Why Living Umbrellas May Have a Bright Future

Why Living Umbrellas May Have a Bright Future

Living UmbrellasSometimes innovation strikes by chance. Such was the case with David Tilley, Associate Professor in the Environmental Science & Technology Department at the University of Maryland, CEO of Living Canopies, and founder of the “Living Umbrella.”

Two years ago, Tilley was sitting on a sunny pool deck during a family vacation in Las Vegas. The blue skies and 110°F temperatures were making life miserable, and even drinking a cold beer didn’t work because the can was hot before he could take a sip.


“I noticed that a few other folks on the deck were like me — too hot and sun-baked — but they were crowding into the shade of the few plants that were on the deck,” Tilley says. “I looked around and wondered why there weren’t any patio umbrellas.”

And with that, the living umbrella seed was planted.

Early Buzz Creates Excitement

When Tilley returned home, he took the idea back to his colleagues at the University of Maryland. They pointed him to the Office of Technology Commercialization and the Academy for Innovation and Entrepreneurship on campus, which offered Tilley and his partners training on business start-ups.

“As part of the start-up, my team of graduate students built a working prototype for demonstration on campus,” Tilley says. “It was well received, so we decided to visit a plant show in Orlando to gauge interest.”

At the show, Nick Place, a Dean of Agriculture at the University of Florida (UF) and a former Maryland colleague, put Tilley in touch with UF’s Lloyd Singleton, who said Tilley had to meet T. Jay Higgins at Sun-Fire Nurseries.

“As soon as we showed T. Jay a photo of the Living Umbrella prototype, he said he would like to work with us because it fit so well with the Sun Parasol mandevilla brand,” Tilley says. “T. Jay introduced us to Suntory Flowers, and they have been very supportive and helpful during the last year.”

Since then, Tilley worked with Nick Cloyd and Tim Williamson to create Living Canopies, which is marketing the Living Umbrellas to restaurants and hotels in the Maryland/Washington, D.C., metro area. The group plans to eventually expand this marketing approach beyond the Beltway.

A restaurant owner told Tilley that people were calling immediately to get table reservations under a living umbrella.
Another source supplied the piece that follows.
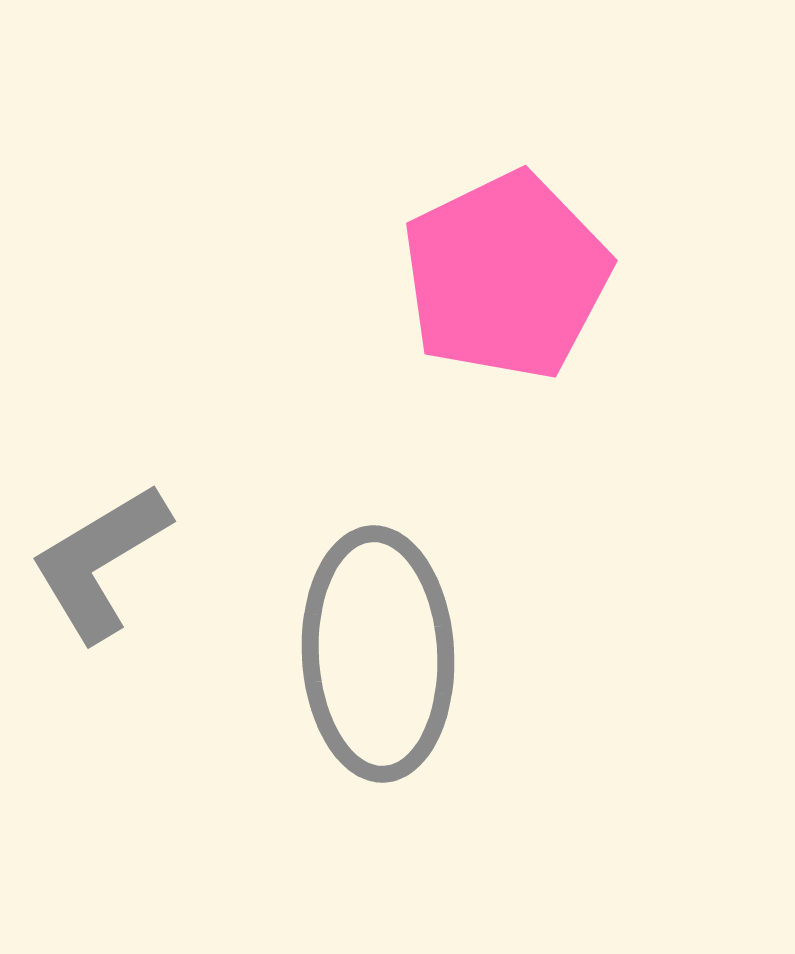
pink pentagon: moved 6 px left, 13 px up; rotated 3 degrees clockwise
“One of our earliest customers told us it was the coolest product they’d seen in years,” Tilley says.

Suntory Flowers also displayed the Living Umbrella at Cultivate ’17, where it was well-received.

Picking the Right Plants

Living Umbrellas are great centerpieces for any patio, but work especially well on rooftops because of their durability. Plant care is made easy by a self-watering system, which only requires a refill once a week. The Living Canopies team also chooses only hardy plants that can withstand heat and storms for the canopies.
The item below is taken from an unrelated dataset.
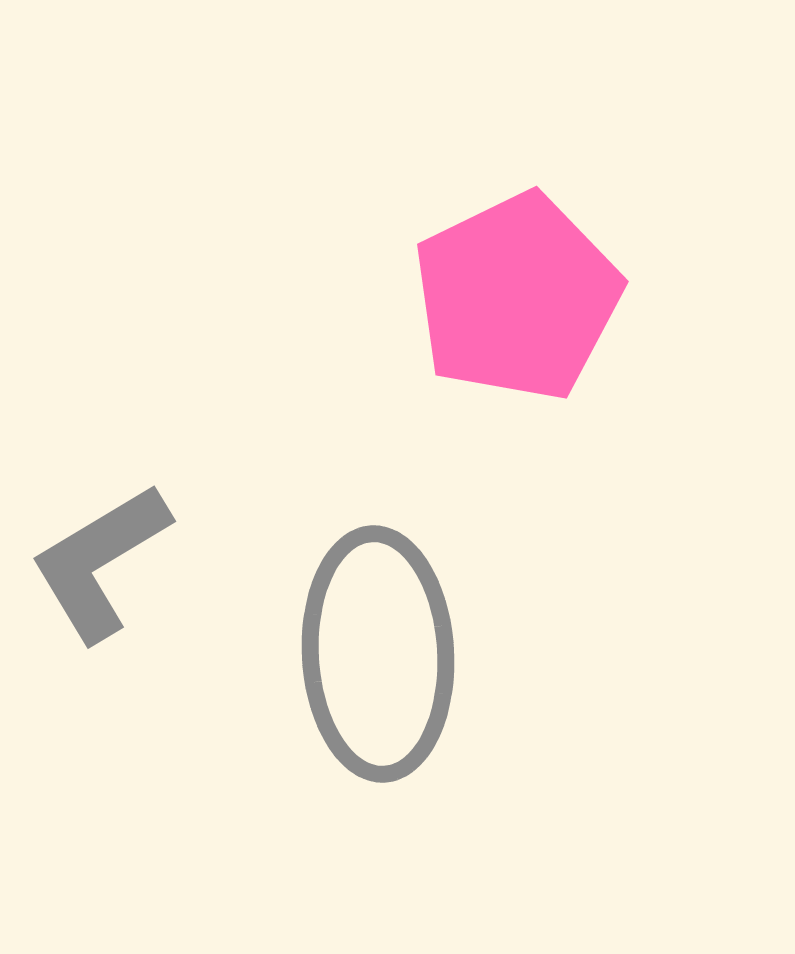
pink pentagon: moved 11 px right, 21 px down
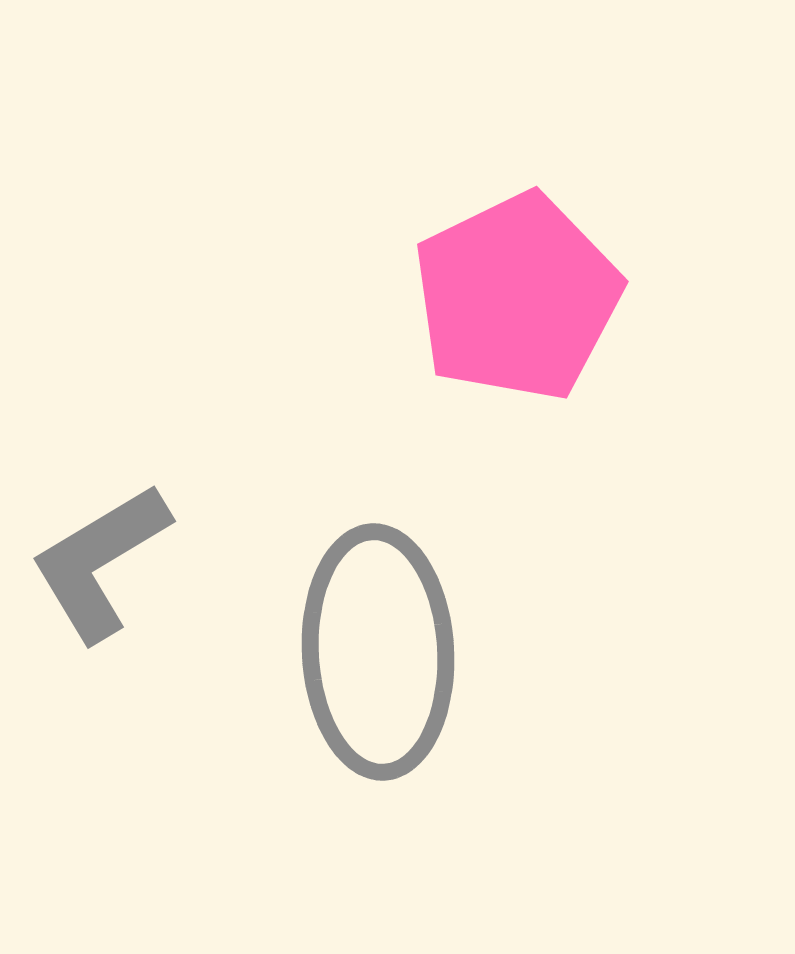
gray ellipse: moved 2 px up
Mandevilla ‘Sun Parasol Giant Red Emperor’ is the go-to plant for the Living Umbrellas because it produces flowers non-stop from May to October. Mandevilla ‘Sun Parasol Giant White’ also works well for spectacular floral decor. Other options include Mandevilla ‘Sun Parasol Giant Pink’ and Passiflora incarnata (Passion Flower).

Tilley says he envisions Living Umbrellas increasing consumer awareness and interest in plants.

“It’s the blend of smart technology and green thinking that gives us the ability to put beautiful, easy-to-maintain, showy flowers above people’s heads that seems to get them excited,” Tilley says. “It really makes them appreciate plants in a new way.”